I thought they’d be happy about the success. I thought I had finally proved that I belonged in this world, too. But I wouldn’t make that mistake again.
A parallel had become clear to me. For a long time I’d hoped that things would get better, at home and at work. That the small daily miseries—jealous glares from coworkers, stiff silences from Julia—would eventually prove temporary, if I worked hard enough. But it was Julia, the previous weekend, who finally made me understand. I’d been hurrying out the door on Saturday morning, and Julia was sitting on the stoop, her eyes red and puffy. She told me that she’d been fired. I felt a pulse of sympathy for her, and then—nothing. I was struck less by the news than by my own lack of reaction. It was like hearing about a minor plane crash in a distant country. Sad, but not sad for me. On the way to work, I wondered whether it was a delayed response. Maybe the feeling would come later, the feeling of watching a loved one suffer. But it never did. I didn’t love her anymore: that was the answer. Simple and clear. I was relieved to realize this, actually—it was about time. I shouldn’t have kept loving Julia for so long after things had turned so bad. And I shouldn’t have expected that Roger and the others at Spire would see me as anything but the competition. It wasn’t worth it, caring about people who didn’t care about you.
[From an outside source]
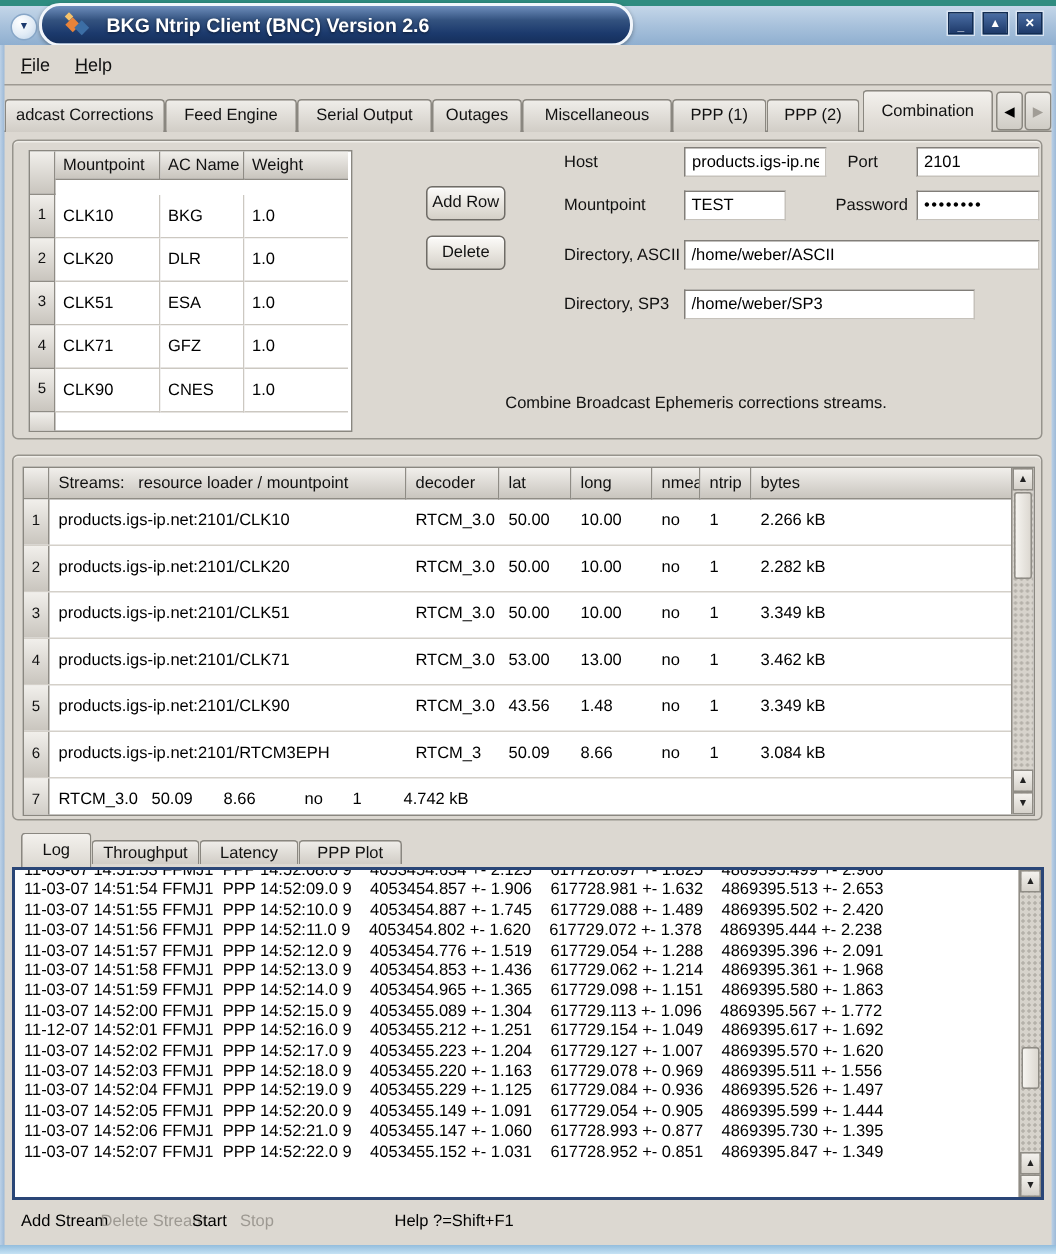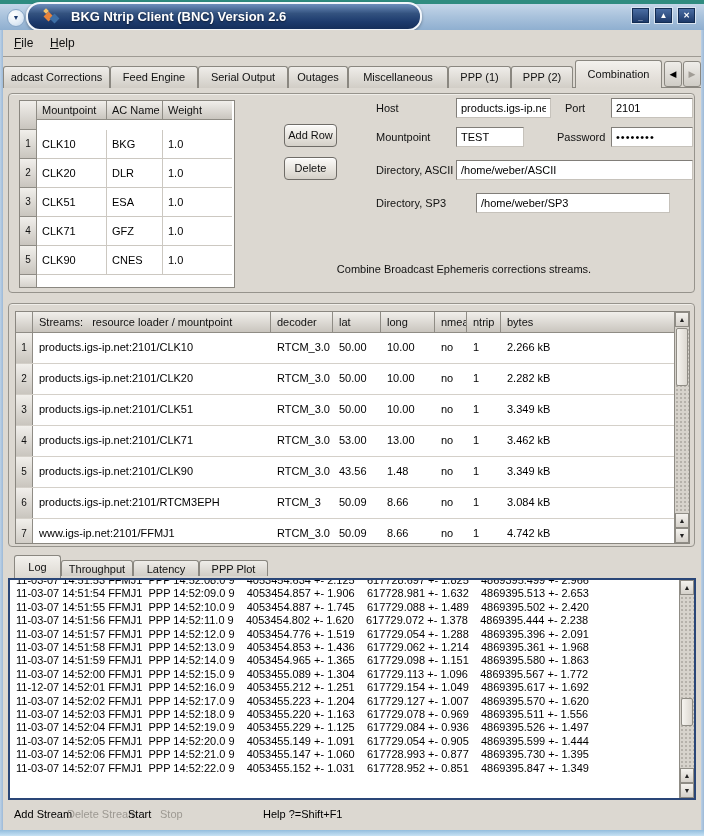"/home/weber/SP3" input.form-input { left: 467px -> 447px }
The droning at the front of the conference room stopped. Wanda was waiting for Michael in the doorway. He gestured at the person talking to continue. On the other side of the glass wall, Wanda fluttered her hands as they spoke. She looked nervous.
Michael stuck his
head back in. “I have to take this,” he said to the room. “Finish without me.”
In the silence, Steve cleared his throat, said we might as well keep going. But I wasn’t listening anymore. I leaned back to watch Michael and Wanda retreating down the hall toward his office. Michael was walking so fast that Wanda had to run to keep up.
Around noon, I passed by Michael’s office for the umpteenth time that day. The door was still closed. Wanda’s chair was empty. I turned my back, pretending to examine the papers in my hands. The hallway was quiet, and I strained to hear something, anything, through the door.
“Excuse me,” a woman said, pushing past me. It was our head of PR, a woman in a bright green dress and a crisp bob, her bracelets jangling as she knocked hurriedly on Michael’s door. Her perfume had a distinctive musky scent, a trail she left whenever she barreled through the hallways to put out a fire. A smell I had come to associate with panic. She opened the door without waiting for a response. A loud conversation erupted through the opening before she slammed it shut again.
I walked back to my side of the floor, scanning faces and computer screens and conversations for clues. The floor was emptier than usual, but the lunch hour would explain that. A muted TV flashed silently in the lobby. Two analysts tossed a Nerf football back and forth from their opposing desks. The wind outside had picked up, and when I stood at the windows at the edge of the building, I could see black umbrellas popping up like mushrooms on the street far below. The last of the lingering snow would be gone by the afternoon.
At my desk, I hit the space bar a few times to wake my computer. I watched Roger nodding his head to the music in his earbuds, typing with emphatic keystrokes, looking perfectly normal, exactly like he looked every day.